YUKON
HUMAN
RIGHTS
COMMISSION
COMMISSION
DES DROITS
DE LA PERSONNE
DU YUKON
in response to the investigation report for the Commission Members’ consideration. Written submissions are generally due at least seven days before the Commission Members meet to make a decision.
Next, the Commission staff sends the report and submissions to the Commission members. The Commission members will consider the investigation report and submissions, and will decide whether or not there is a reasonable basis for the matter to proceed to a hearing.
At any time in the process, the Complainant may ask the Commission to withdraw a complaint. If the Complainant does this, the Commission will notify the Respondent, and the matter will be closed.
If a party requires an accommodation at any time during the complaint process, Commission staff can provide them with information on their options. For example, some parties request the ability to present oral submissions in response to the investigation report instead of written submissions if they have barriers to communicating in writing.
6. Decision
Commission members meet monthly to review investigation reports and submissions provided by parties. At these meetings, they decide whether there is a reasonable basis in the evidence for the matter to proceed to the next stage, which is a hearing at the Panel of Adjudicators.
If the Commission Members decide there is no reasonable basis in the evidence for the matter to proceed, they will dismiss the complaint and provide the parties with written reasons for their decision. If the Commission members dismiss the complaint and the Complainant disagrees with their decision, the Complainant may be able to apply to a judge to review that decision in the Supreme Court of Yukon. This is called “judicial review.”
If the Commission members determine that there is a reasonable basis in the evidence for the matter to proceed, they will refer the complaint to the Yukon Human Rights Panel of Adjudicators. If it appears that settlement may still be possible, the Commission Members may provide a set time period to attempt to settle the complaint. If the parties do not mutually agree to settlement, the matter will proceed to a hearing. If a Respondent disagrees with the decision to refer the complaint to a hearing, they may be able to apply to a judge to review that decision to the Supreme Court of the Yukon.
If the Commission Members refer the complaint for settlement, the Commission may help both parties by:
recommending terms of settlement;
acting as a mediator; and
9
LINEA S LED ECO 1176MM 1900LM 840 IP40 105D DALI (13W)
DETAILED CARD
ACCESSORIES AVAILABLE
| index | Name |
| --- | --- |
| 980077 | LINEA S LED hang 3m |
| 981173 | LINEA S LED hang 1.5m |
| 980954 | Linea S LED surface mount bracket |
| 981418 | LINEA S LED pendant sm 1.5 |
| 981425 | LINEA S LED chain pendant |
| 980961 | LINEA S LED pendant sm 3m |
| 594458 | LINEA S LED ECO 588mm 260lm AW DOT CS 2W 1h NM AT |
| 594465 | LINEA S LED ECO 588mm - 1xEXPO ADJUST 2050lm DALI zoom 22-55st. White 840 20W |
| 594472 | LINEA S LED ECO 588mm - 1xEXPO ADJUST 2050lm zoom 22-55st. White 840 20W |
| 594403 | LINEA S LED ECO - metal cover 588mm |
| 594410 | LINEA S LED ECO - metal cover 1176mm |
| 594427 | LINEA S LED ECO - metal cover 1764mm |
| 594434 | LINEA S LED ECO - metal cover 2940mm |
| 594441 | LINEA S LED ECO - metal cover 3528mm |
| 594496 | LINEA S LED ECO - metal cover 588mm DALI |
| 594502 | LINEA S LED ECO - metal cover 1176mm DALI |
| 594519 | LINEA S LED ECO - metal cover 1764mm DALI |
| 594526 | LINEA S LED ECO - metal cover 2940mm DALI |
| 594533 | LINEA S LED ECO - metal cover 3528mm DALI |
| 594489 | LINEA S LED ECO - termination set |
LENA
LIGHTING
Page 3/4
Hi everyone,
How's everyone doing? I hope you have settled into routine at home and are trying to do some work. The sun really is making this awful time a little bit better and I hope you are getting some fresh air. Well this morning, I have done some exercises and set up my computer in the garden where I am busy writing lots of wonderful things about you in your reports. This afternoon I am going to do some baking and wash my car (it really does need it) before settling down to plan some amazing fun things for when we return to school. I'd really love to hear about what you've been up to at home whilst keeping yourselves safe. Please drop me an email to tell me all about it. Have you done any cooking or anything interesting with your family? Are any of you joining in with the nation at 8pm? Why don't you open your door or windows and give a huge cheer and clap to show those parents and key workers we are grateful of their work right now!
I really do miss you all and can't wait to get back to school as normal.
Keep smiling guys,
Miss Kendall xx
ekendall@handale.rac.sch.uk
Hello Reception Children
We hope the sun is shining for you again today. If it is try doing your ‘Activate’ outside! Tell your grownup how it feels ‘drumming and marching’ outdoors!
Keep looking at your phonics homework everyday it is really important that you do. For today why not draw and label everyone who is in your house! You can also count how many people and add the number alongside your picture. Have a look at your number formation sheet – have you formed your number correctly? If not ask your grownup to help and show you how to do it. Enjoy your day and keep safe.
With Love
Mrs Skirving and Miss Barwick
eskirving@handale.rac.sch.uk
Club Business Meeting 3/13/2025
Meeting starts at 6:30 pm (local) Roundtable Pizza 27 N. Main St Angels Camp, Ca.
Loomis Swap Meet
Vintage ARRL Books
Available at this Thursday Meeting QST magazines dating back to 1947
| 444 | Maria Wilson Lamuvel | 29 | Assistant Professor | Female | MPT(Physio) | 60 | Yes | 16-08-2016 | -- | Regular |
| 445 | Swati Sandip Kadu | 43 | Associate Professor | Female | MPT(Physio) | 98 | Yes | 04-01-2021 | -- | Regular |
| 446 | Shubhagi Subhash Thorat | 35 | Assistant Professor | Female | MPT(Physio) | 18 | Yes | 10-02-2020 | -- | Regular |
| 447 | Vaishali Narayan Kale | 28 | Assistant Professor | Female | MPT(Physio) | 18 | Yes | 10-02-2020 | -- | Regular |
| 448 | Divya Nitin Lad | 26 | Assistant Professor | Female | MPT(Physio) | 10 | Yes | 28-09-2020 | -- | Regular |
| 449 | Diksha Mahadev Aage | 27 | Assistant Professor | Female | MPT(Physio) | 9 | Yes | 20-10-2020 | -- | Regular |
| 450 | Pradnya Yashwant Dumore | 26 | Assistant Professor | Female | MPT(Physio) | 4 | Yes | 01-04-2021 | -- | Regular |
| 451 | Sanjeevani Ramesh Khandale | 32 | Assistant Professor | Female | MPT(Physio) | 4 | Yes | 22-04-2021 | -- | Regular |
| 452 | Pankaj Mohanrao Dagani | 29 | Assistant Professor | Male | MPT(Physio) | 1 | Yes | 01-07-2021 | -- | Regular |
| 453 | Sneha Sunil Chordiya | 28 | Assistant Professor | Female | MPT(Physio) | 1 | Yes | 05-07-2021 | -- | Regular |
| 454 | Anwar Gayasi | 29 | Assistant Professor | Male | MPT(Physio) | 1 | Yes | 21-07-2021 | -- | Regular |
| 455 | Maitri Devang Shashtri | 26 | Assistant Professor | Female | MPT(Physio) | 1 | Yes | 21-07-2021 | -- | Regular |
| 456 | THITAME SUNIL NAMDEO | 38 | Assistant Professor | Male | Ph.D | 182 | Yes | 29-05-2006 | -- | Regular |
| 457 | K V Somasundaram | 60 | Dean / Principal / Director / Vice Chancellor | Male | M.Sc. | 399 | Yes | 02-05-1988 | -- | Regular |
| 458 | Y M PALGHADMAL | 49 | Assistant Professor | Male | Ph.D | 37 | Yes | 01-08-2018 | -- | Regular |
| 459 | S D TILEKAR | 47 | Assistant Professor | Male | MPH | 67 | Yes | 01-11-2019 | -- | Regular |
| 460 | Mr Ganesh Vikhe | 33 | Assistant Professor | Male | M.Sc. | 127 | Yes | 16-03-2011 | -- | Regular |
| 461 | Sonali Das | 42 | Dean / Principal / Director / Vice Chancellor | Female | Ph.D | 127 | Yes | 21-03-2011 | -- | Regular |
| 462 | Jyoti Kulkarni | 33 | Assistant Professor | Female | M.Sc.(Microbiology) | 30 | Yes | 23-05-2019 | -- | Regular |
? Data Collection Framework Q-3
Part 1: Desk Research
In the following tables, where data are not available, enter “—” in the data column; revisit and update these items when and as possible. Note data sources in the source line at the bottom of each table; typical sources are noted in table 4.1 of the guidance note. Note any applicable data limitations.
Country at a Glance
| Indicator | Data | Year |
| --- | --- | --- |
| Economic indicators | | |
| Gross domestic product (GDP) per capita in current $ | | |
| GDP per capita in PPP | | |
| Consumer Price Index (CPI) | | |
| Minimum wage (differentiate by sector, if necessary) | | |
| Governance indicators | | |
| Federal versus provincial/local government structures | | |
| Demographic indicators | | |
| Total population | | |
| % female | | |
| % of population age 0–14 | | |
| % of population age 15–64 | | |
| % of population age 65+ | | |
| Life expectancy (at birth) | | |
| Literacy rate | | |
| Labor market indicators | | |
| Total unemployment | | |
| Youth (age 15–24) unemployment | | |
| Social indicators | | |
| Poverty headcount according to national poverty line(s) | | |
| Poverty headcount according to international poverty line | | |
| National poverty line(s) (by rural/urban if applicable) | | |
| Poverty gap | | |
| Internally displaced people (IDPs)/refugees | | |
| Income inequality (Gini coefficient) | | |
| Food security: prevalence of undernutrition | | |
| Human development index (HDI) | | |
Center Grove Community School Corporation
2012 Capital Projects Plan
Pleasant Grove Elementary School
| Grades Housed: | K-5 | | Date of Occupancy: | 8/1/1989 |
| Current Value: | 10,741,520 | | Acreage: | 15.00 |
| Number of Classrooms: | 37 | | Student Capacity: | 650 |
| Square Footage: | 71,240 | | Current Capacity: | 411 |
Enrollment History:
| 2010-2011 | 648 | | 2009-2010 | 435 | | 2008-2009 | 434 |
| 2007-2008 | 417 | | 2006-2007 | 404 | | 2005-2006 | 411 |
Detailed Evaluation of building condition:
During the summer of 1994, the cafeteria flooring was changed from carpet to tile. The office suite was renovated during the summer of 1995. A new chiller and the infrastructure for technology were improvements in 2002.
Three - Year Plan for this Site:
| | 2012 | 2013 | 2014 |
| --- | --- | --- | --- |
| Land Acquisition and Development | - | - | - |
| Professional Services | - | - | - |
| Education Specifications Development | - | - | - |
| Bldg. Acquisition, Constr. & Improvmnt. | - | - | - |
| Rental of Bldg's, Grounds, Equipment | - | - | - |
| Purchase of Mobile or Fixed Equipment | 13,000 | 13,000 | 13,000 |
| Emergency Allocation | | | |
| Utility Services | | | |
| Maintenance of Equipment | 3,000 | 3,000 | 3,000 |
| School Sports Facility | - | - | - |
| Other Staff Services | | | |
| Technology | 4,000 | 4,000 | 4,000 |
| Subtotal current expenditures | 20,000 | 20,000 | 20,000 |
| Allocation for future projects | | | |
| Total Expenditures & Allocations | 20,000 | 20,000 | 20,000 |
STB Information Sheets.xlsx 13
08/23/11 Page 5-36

▶ _What to work on_
The exact lines of the material above starting at the one that contains "age 15–64 | | |" and ending at the one that contains "undernutrition | | |" are what to retype; leave out everything else.

▶ _Written solution_
| % of population age 15–64 | | |
| % of population age 65+ | | |
| Life expectancy (at birth) | | |
| Literacy rate | | |
| Labor market indicators | | |
| Total unemployment | | |
| Youth (age 15–24) unemployment | | |
| Social indicators | | |
| Poverty headcount according to national poverty line(s) | | |
| Poverty headcount according to international poverty line | | |
| National poverty line(s) (by rural/urban if applicable) | | |
| Poverty gap | | |
| Internally displaced people (IDPs)/refugees | | |
| Income inequality (Gini coefficient) | | |
| Food security: prevalence of undernutrition | | |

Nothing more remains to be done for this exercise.